Guangdong and Fujian, the two southern provinces that have been included in the country's pilot program of replacing business tax with a value-added tax (VAT) this month, will see tax cuts to tens of hundreds of thousands of local small-scale taxpayers.
China has implemented a raft of tax-cutting measures since the beginning of this year, including the tax-cutting trials that have been expanded to seven provincial regions and cities.
Shanghai piloted the program on January 1 this year in an effort to decrease the overall tax burden and boost the transportation and service sectors.

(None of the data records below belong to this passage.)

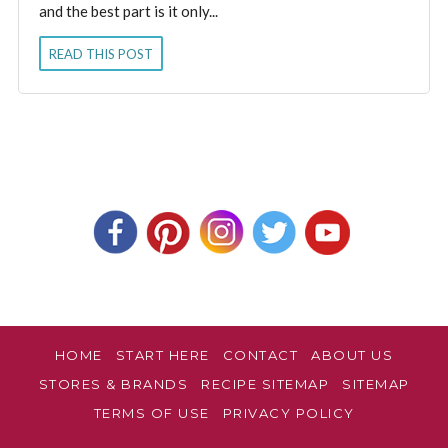
and the best part is it only...
READ THIS POST
HOME
START HERE
CONTACT
ABOUT US
STORES & BRANDS
RECIPE SITEMAP
SITEMAP
TERMS OF USE
PRIVACY POLICY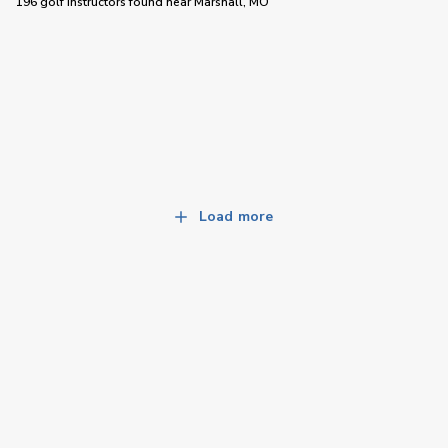
196 golf instructors
found near
Marshall, MO
Load more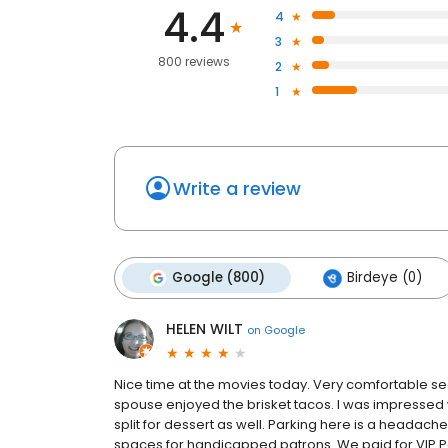
4.4
4
3
800 reviews
2
1
Write a review
Google (800)
Birdeye (0)
HELEN WILT
on
Google
Nice time at the movies today. Very comfortable se
spouse enjoyed the brisket tacos. I was impressed
split for dessert as well. Parking here is a heada
spaces for handicapped patrons. We paid for VIP Pa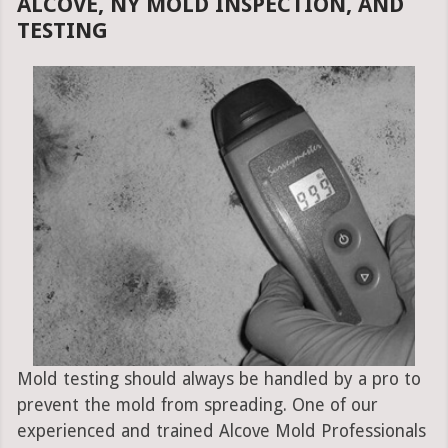
ALCOVE, NY MOLD INSPECTION, AND
TESTING
Mold testing should always be handled by a pro to
prevent the mold from spreading. One of our
experienced and trained Alcove Mold Professionals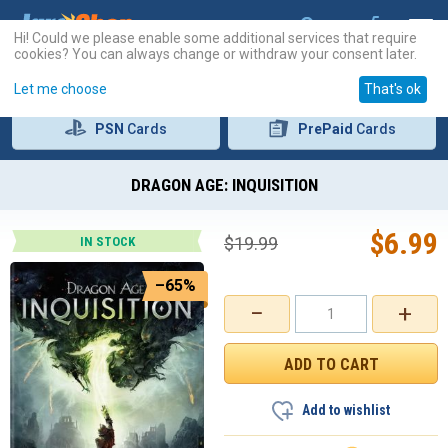
Hi! Could we please enable some additional services that require
cookies? You can always change or withdraw your consent later.
Let me choose
That's ok
PSN
Cards
PrePaid
Cards
DRAGON AGE: INQUISITION
$
6.99
$
19.99
IN STOCK
–65%
−
+
Add to wishlist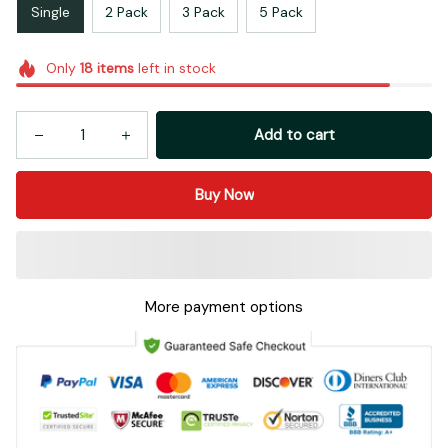
Single
2 Pack
3 Pack
5 Pack
Only
18
items
left in stock
Add to cart
Buy Now
More payment options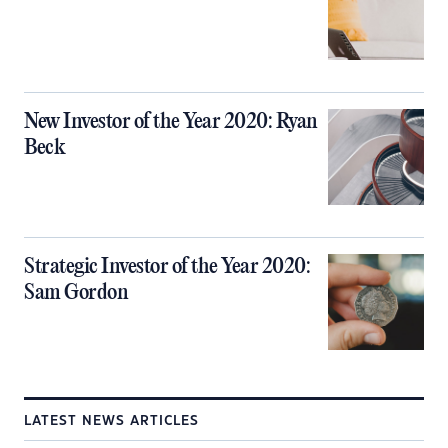
New Investor of the Year 2020: Ryan
Beck
Strategic Investor of the Year 2020:
Sam Gordon
LATEST NEWS ARTICLES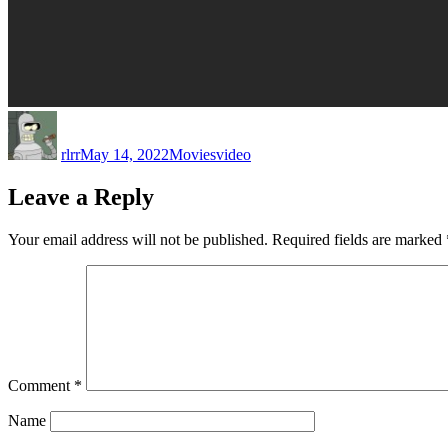
Author
Posted
Categories
Tags
on
rlrr
May 14, 2022
Movies
video
Leave a Reply
Your email address will not be published.
Required fields are marked
Comment
*
Name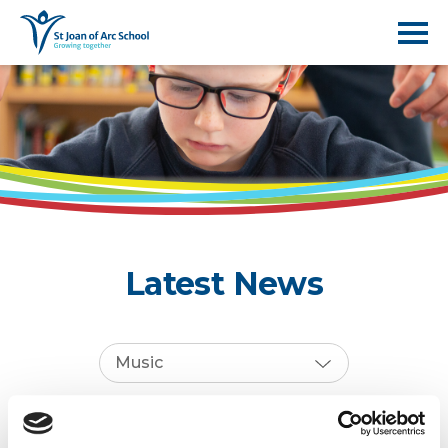
Latest News
Music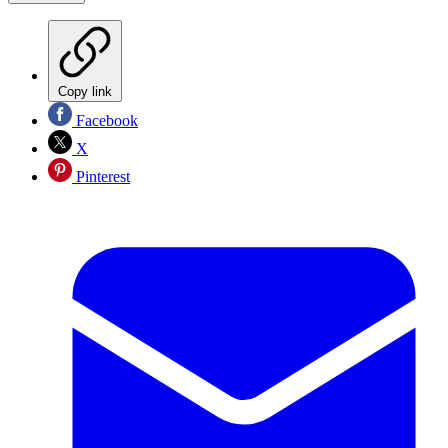
Copy link
Facebook
X
Pinterest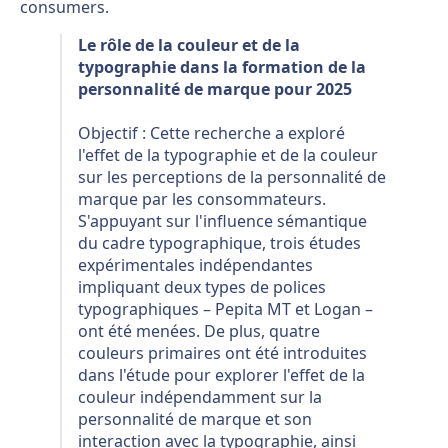
consumers.
Le rôle de la couleur et de la
typographie dans la formation de la
personnalité de marque pour 2025
Objectif : Cette recherche a exploré
l'effet de la typographie et de la couleur
sur les perceptions de la personnalité de
marque par les consommateurs.
S'appuyant sur l'influence sémantique
du cadre typographique, trois études
expérimentales indépendantes
impliquant deux types de polices
typographiques – Pepita MT et Logan –
ont été menées. De plus, quatre
couleurs primaires ont été introduites
dans l'étude pour explorer l'effet de la
couleur indépendamment sur la
personnalité de marque et son
interaction avec la typographie, ainsi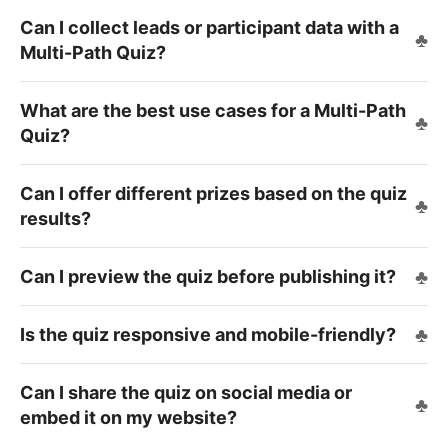
Can I collect leads or participant data with a
Multi-Path Quiz?
What are the best use cases for a Multi-Path
Quiz?
Can I offer different prizes based on the quiz
results?
Can I preview the quiz before publishing it?
Is the quiz responsive and mobile-friendly?
Can I share the quiz on social media or
embed it on my website?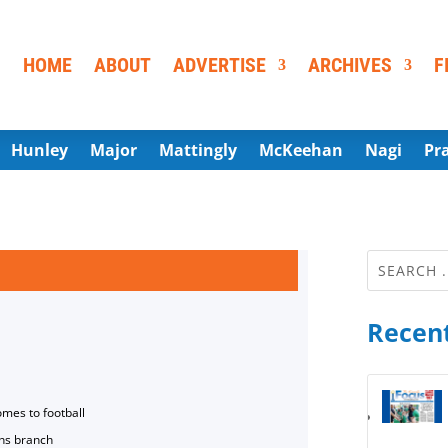
HOME
ABOUT
ADVERTISE
ARCHIVES
F
Hunley
Major
Mattingly
McKeehan
Nagi
Pr
Recent
omes to football
ns branch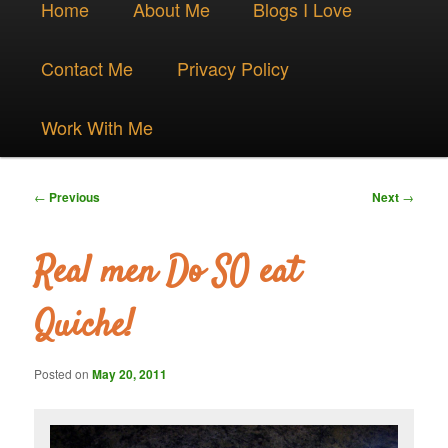
Skip
Home
About Me
Blogs I Love
menu
to
Contact Me
Privacy Policy
primary
Work With Me
content
Post
←
Previous
Next
→
navigation
Real men Do SO eat
Quiche!
Posted on
May 20, 2011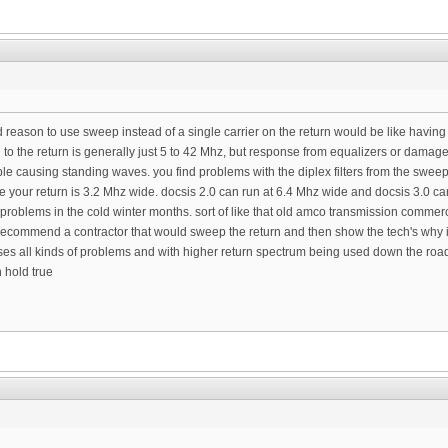
od reason to use sweep instead of a single carrier on the return would be like havin
 to the return is generally just 5 to 42 Mhz, but response from equalizers or dama
ble causing standing waves. you find problems with the diplex filters from the swe
re your return is 3.2 Mhz wide. docsis 2.0 can run at 6.4 Mhz wide and docsis 3.0 c
 problems in the cold winter months. sort of like that old amco transmission commer
n recommend a contractor that would sweep the return and then show the tech's why 
ses all kinds of problems and with higher return spectrum being used down the road
h hold true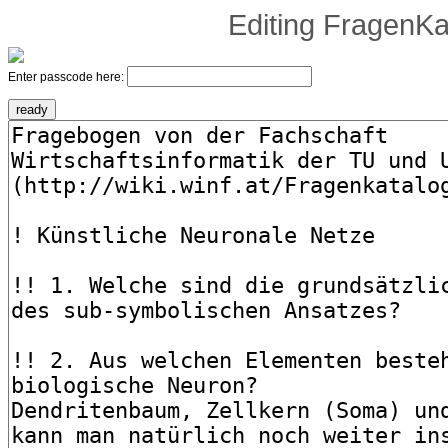
Editing
FragenKa
Enter passcode here: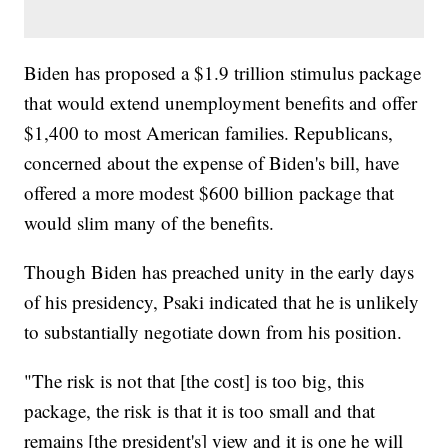
Biden has proposed a $1.9 trillion stimulus package
that would extend unemployment benefits and offer
$1,400 to most American families. Republicans,
concerned about the expense of Biden's bill, have
offered a more modest $600 billion package that
would slim many of the benefits.
Though Biden has preached unity in the early days
of his presidency, Psaki indicated that he is unlikely
to substantially negotiate down from his position.
"The risk is not that [the cost] is too big, this
package, the risk is that it is too small and that
remains [the president's] view and it is one he will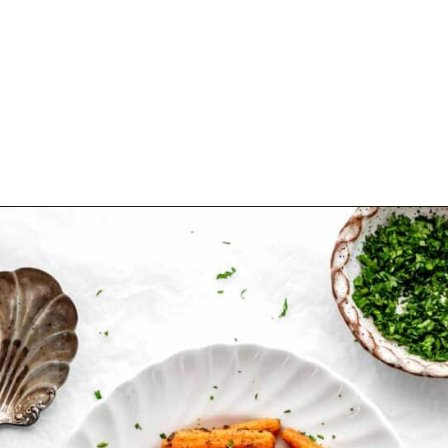
Opening
https://www.hauteandhealthyliving.com/roasted-ranch-carrots/?utm_source=discover&utm_medium=organic&utm_campaign=web_story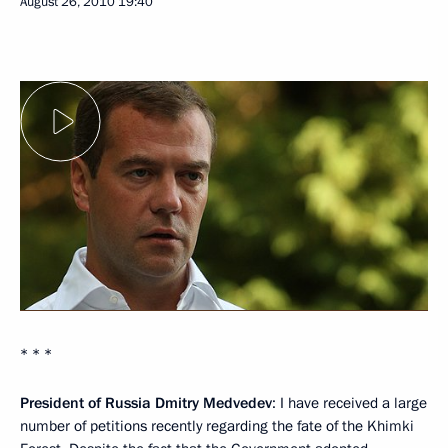
August 26, 2010
19:40
* * *
President of Russia Dmitry Medvedev
: I have received a large
number of petitions recently regarding the fate of the Khimki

Home to southern China's manufacturing hub Pearl River Delta, the Guangdong Province has a huge service sector that generates 45 percent of the province's total output.
Statistics showed that about 180,000 small-scale taxpayers in Guangdong will be involved in this round of trial.
The tax cuts will amount to about 10 billion yuan during trials, the local taxation bureau estimated.
In Shanghai, the tax cut has helped reduce tax burdens of more than 80,000 small-scale taxpayers, or businesses with annual sales up to five million yuan (801,090 U.S. dollars).
The Fujian Province also vowed to subsidize the enterprises which have a de facto tax increase during transition to the new taxation, in a bid to help them better accommodate to the taxation adjustment.
East China's Zhejiang Province, which will initiate the trial program in December, is also planning on policy aid, said Luo Shilin, deputy head of the provincial Department of Finance. "It is great news for the small and mid-sized enterprises (SMEs) in the province," Luo said.
The Zhejiang Province estimated that 95 percent of its taxpayers taking part in the program will be taxed at lower or the same levels.
Analysts also said that current schemes exclude the construction and catering industries because the sectors, with a large number of SMEs, remain substandard in invoice practices and difficult to implement the VAT calculation.
The choice of the pilot sectors will become a key problem as the trial program gradually expands nationwide, said they said.
The post and telecommunications, railway transportation and construction sectors will be included in the trial program at an appropriate time, Chinese Vice Premier Li Keqiang has said on a recent work meeting while urging more taxation reform to boost industrial upgrading.